There are huge demands on your time and resources.
Learning to delegate some of your Christmas tasks will make the holidays more enjoyable and give you more time to do what you want.
Decorating can be a time-consuming and tedious task.
Handing over part of that job to your children will make them feel involved in the holiday and give them something to do.
Kids are really quite capable of helping decorate for the holidays.
By remembering that some of their imperfections bring a certain charm to the holiday, letting them help you with decorating will become something that you enjoy and look forward to, rather than a hassle.
Even the tiniest tots can pitch in and help.
The family Christmas tree doesn't have to be perfect.
Let them do the bottom branches.
If you insist on a perfect tree, put another in the family room and let your children decorate their own tree.
Making ornaments is good place to start.
Finger-painting on freezer paper is good messy fun.
Use the non-glossy side.
What to use for paints? A little bit of liquid laundry starch mixed with food dye, or powdered tempera paint is an inexpensive solution.
When the paper dries, trace cookie cutters for ornaments or package tags.
Or use the paper to wrap gifts.
Grand parents especially love this kind of wrapping paper.
With the cookie cutters out, make Christmas sugar cookies with real sugar cookie dough or make a batch of salt dough clay.
Paint before baking with food dye mixed in raw egg yolk and a clean paintbrush.
Put a hole in the top with the end of the straw.
Then bake and hang with a ribbon for another easy tree decoration.
Old cards are a rich resource for decorating craft projects.
Trace and cut circles out to use for gift tags.
Punch with holes and add a ribbon.
Use card cut circles for more Christmas ornaments.
Bend the edges around a smaller centered cardboard triangle and then glue the edges together back to back to make another kind of ornament.
Snowflakes cut from paper are an easy project for older children to make.
Putting them in charge of the little ones, will keep everyone occupied.
Fold the paper in half the long way, and then into thirds with a point at the center.
Make a curvy cut around the edge.
Then cut out triangles and other geometric shapes along the folded edges.
It's always a surprise to unfold the cut snowflake and see what an easy, but beautiful snowflake you have made.
Hang from the ceiling with mono-filament line, or tape with clear tape on the windows.
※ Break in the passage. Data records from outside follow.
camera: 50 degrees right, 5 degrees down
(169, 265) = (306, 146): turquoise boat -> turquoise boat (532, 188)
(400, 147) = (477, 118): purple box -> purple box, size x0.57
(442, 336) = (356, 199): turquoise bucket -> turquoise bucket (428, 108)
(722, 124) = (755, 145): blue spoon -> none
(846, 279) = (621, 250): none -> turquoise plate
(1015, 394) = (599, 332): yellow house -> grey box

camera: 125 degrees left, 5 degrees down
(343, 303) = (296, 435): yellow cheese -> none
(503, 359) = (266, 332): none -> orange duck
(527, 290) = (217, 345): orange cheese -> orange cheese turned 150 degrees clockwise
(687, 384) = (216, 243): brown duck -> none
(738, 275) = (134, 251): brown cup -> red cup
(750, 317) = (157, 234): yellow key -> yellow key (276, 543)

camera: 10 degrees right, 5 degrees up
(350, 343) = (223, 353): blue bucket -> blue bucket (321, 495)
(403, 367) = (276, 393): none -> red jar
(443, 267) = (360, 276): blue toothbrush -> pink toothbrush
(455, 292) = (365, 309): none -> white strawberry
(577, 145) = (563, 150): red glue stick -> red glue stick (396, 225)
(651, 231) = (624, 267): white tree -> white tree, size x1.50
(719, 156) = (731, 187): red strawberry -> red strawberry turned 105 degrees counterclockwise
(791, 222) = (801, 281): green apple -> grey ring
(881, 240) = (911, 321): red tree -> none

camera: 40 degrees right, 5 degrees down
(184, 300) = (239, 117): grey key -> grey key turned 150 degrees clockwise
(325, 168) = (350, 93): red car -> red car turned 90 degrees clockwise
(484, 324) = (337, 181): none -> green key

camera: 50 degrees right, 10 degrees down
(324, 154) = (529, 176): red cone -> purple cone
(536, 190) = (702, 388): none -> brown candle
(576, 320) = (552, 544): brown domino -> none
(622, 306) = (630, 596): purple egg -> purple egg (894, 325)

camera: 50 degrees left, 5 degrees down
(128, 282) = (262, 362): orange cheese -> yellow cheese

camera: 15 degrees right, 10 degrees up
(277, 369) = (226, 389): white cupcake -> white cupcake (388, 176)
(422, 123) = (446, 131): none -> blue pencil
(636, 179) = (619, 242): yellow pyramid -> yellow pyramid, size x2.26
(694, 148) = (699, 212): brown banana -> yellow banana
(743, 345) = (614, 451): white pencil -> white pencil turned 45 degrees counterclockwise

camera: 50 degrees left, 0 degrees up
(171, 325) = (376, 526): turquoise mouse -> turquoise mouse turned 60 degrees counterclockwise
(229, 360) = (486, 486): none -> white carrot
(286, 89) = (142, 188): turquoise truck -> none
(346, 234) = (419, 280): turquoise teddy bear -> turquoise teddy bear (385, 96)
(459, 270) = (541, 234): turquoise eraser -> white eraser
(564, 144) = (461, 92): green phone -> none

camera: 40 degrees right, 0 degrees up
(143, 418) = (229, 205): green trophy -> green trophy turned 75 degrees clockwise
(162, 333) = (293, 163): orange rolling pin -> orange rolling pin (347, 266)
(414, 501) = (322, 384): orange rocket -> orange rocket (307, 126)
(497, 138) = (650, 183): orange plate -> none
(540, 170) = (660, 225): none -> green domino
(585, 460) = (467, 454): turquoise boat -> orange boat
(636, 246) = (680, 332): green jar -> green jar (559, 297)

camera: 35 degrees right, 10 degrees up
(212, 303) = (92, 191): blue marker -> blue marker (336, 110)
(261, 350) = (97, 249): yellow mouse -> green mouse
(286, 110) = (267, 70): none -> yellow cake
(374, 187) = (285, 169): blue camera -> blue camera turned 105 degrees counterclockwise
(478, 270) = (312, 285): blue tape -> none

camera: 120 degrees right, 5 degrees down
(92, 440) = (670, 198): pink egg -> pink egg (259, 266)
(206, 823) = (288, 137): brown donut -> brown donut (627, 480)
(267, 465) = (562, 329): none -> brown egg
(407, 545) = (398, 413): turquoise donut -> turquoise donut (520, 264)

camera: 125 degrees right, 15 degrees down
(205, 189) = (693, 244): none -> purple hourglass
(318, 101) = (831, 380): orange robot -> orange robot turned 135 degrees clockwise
Another way to decorate with snowflakes is to find a simple snowflake rubber stamp or carve one with an eraser or potato.
Dip in white paint and cover solid colored paper for more gift-wrap or stamp directly on the windows.
A little goes a long way to make a winter wonderland.
When everyone is involved, Christmas becomes the relationship ideal many strive for.
Make sure that you use your kids as much as possible.
Keeping them busy decorating will help keep boredom away and make them feel an important part of the festivities.